Looking at the images reminds me of when I started fixing cars. The more I learned about the nitty gritty, the more I wondered how it ever held together and worked. It was a worry.


I get flashbacks to the movie adaptation of Flatland (the newest one was the most colorful). The movies though don't hold a line segment to the book.


Cars are very different from cells. With a car, effectively nothing lacks a function, and the functions are obvious and can be explained in a causal way.

With cells, it's more like "10 billions things all happen at once in a way that works continuously" but it's hard to identify "cause", and especially hard to say "the purpose of this thing is to X", becuase it wasn't designed, but rather, evolved as part of a much larger system.

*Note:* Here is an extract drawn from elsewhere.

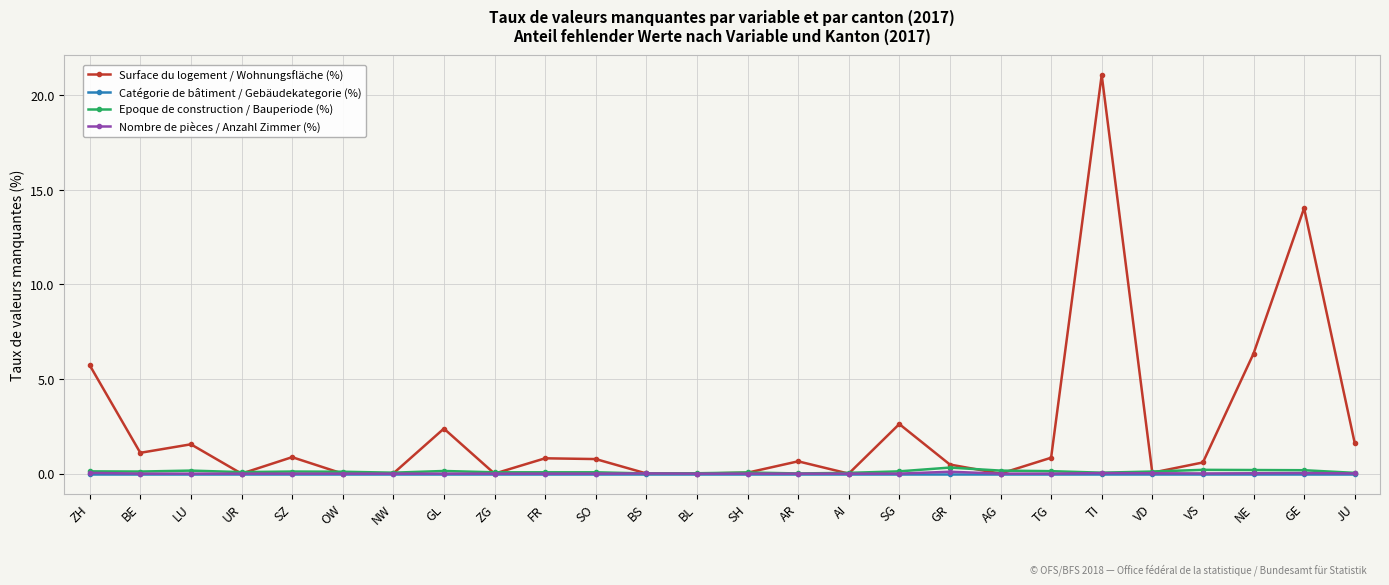

Is the value of Epoque de construction / Bauperiode (%) at BS greater than the value of Surface du logement / Wohnungsfläche (%) at VS?

No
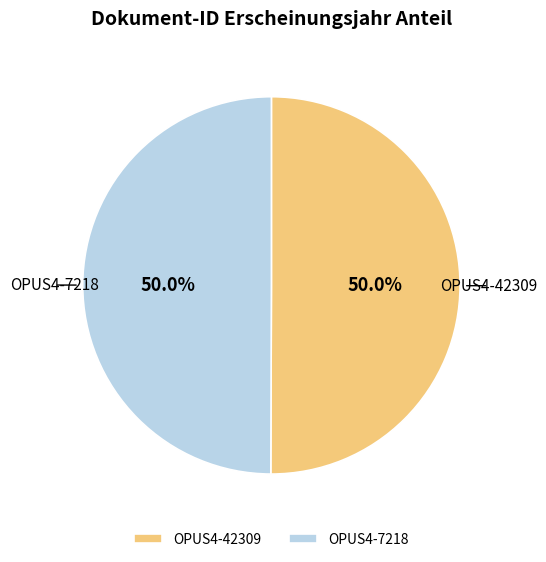

Approximately how many times larger is the value at OPUS4-7218 compared to OPUS4-42309?

1.0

I didn’t see anybody suggesting cars and cells were alike.


the person I replied to said they looked at a picture and were reminded of cars "how could they possibly work"?


This video shows how to use a Cryo ET machine: https://youtu.be/L-65mpdKLzQ


I am just curious about how big this community of "tomographers" is given the costs and equipment etc? Is it like a few hundred people?


Is that only a few images? Where are the rest?